Leaving Yesler is about a mixed raced kid by the name of Bobby Vicente who confronts a tragic trifecta – the deaths of his beloved Creole mother and his protective older brother (killed in Vietnam) – and the looming death of his Filipino father. Bobby who is almost 18 tries to get out of Seattle’s Yesler Terrace housing project in 1968. He looks to make his way to a better life via college.
What made you decide to become a writer and educator?
I stumbled into it. In terms of fiction writing, I was doing a lot of factual work writing as an editorial contributor for Christian Science Monitor. I was doing that quite a bit in the 80s with a dream of some point in time to achieve a certain level there and going on to do literature. It was a natural progression.

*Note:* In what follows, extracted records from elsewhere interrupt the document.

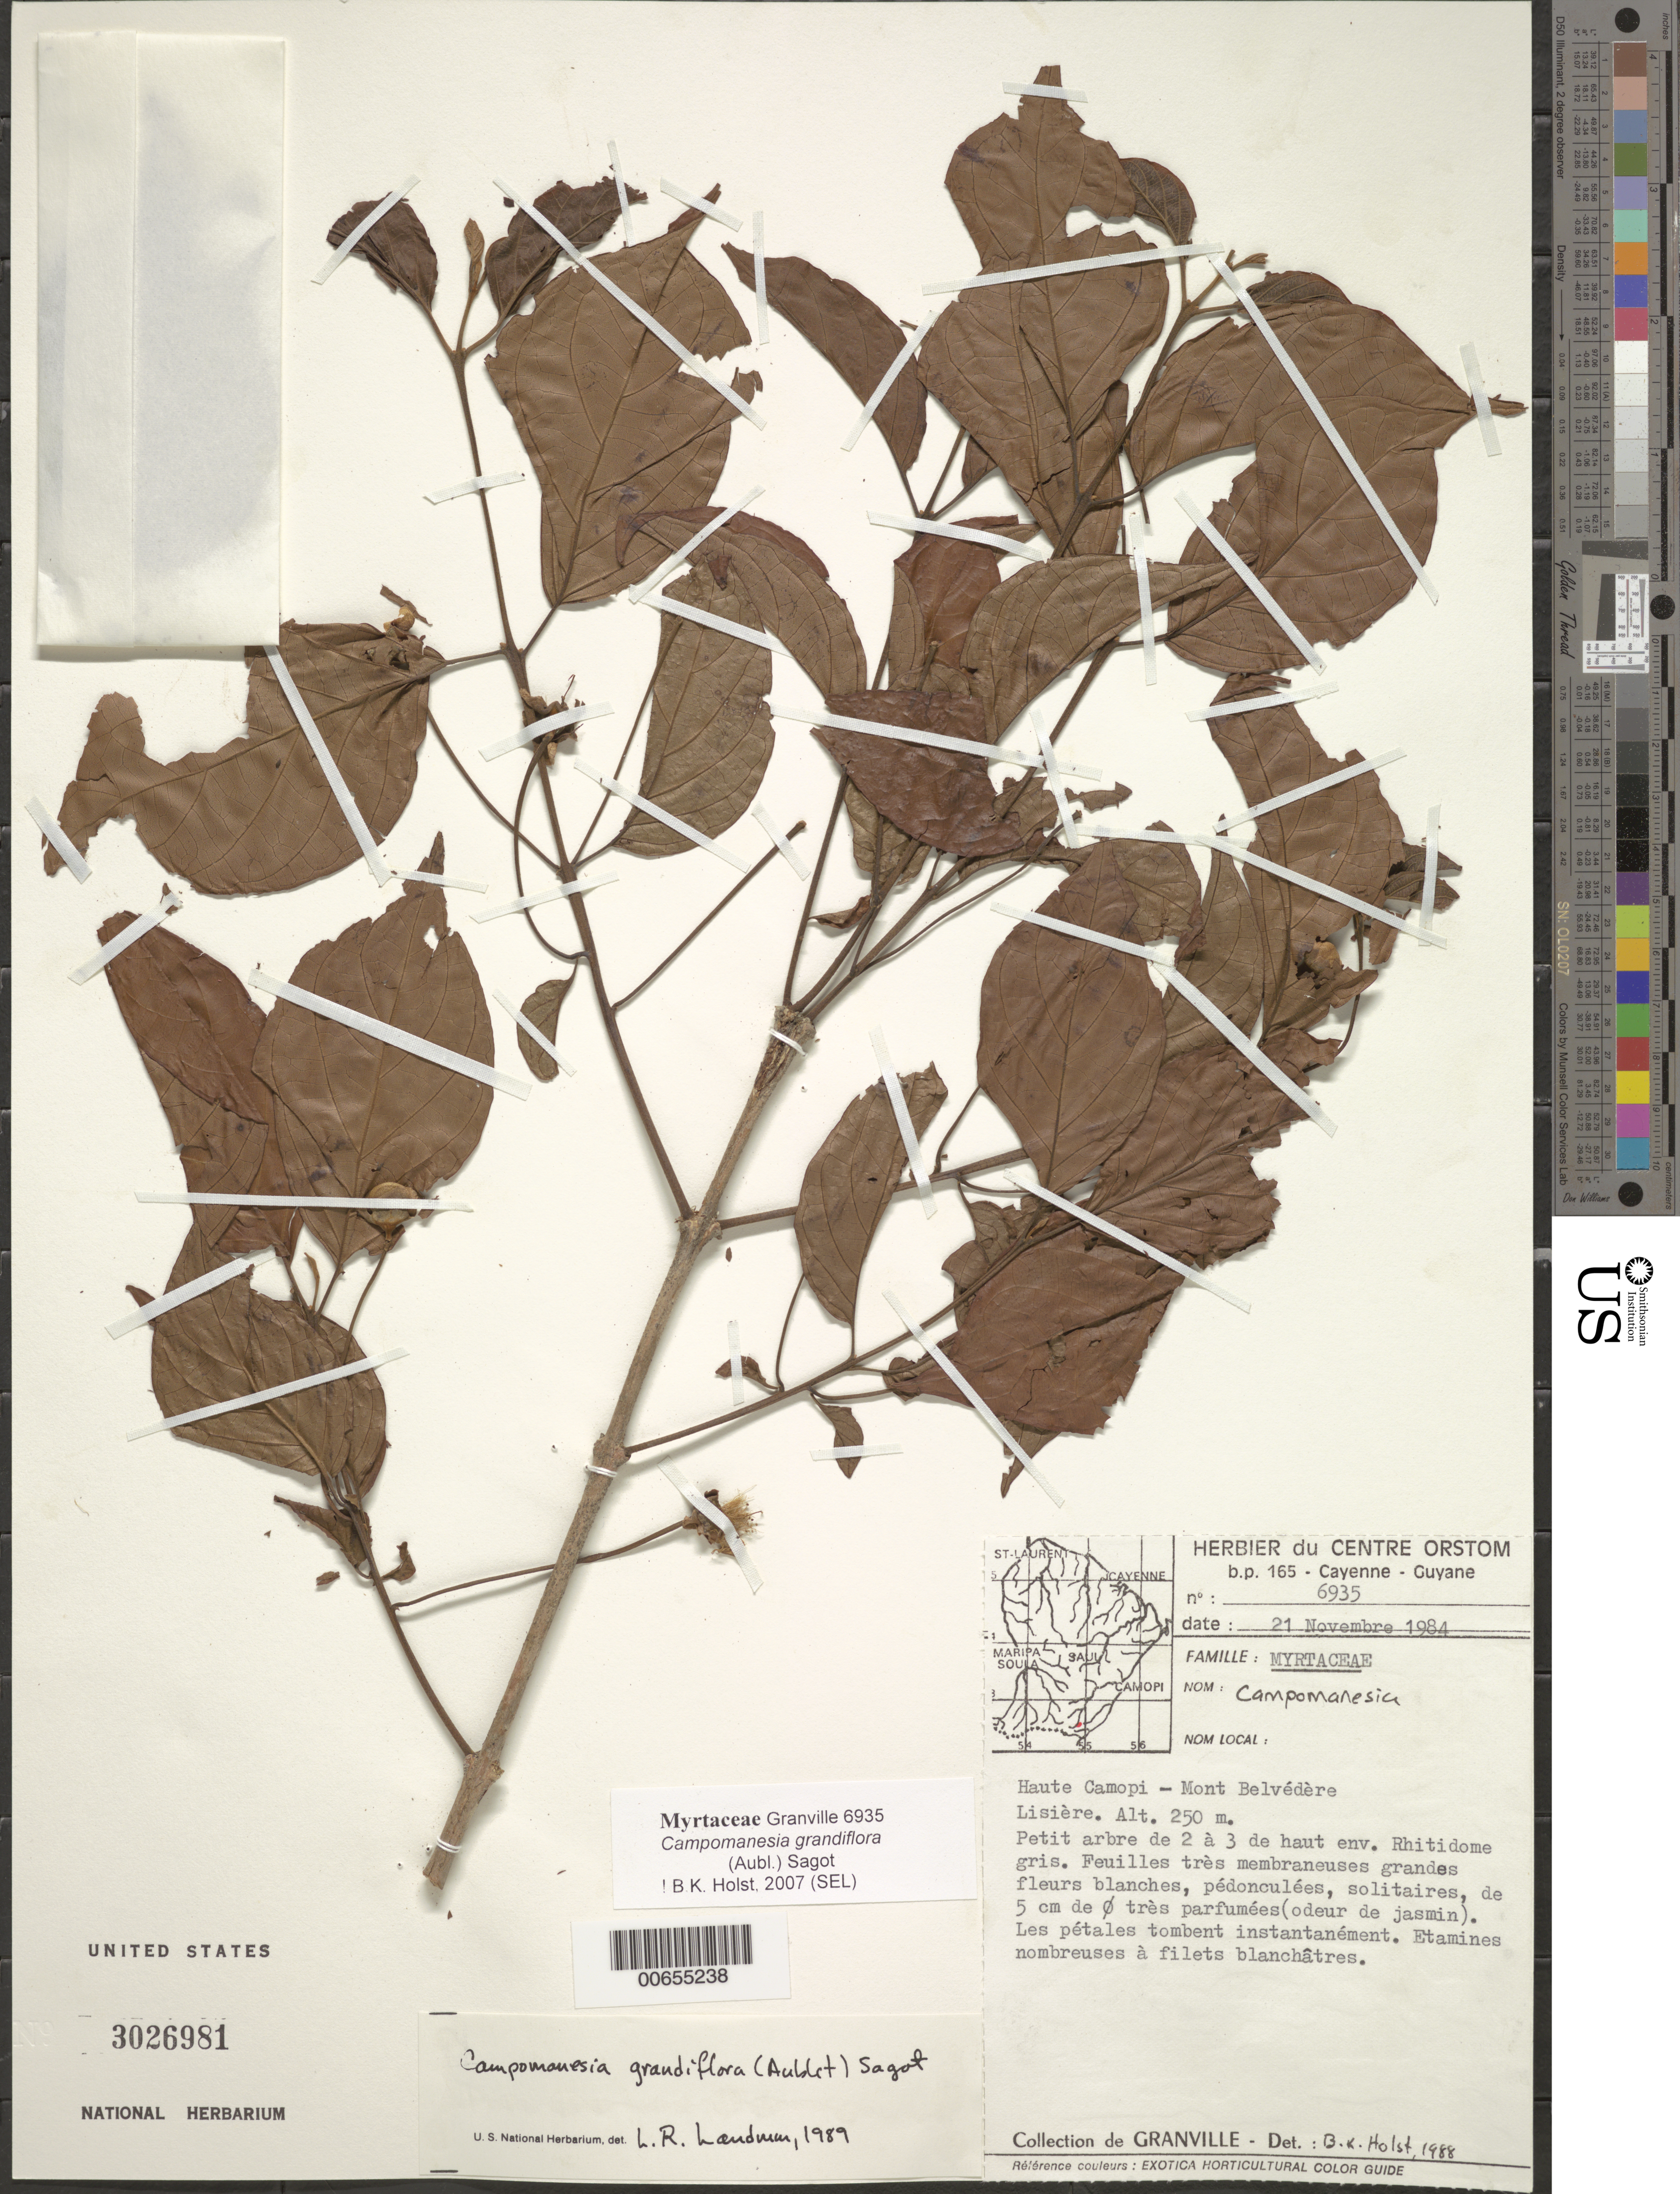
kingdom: Plantae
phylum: Tracheophyta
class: Magnoliopsida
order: Myrtales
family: Myrtaceae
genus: Campomanesia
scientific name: Campomanesia grandiflora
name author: (Aubl.) Sagot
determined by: Holst, Bruce K.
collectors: J.-J. de Granville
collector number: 6935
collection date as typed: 21-Nov-84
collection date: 1984-11-21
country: French Guiana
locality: Mont Belvédère, haute Camopi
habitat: Lisière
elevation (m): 250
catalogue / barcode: US 3026981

Why do you think there is a lack of Filipino professors in the states?
I guess they’re off doing engineering or going into the medical field. Being a professor is a good job, except it’s not a very well paying job compared to the other professions.
How do you introduce Western audiences to your work like Cebu that explores the Filipino experience and has a lot of Visayan dialect in it?
They have to come into the world that I create. I don’t feel compelled to do too much of anything of that sort.
Do you have any upcoming novels in the works?
Leaving Yesler is my last one. I’m just tired.
Do you have any advice for Filipinos and Asian Americans who want to become writers?
Being a writer is an avocation. You know you got to keep your day job because there are actually very few people who can make a living as a writer. If this is passion enough, then I would suggest getting the basic books like Gardner’s The Art of Fiction and reading a lot. Also, you need to have a style that you can emulate and are comfortable with until you have your own style. At some point in time you will have your own voice. However, in the beginning you are going to be copycatting, but that’s ok because it’s a natural progression.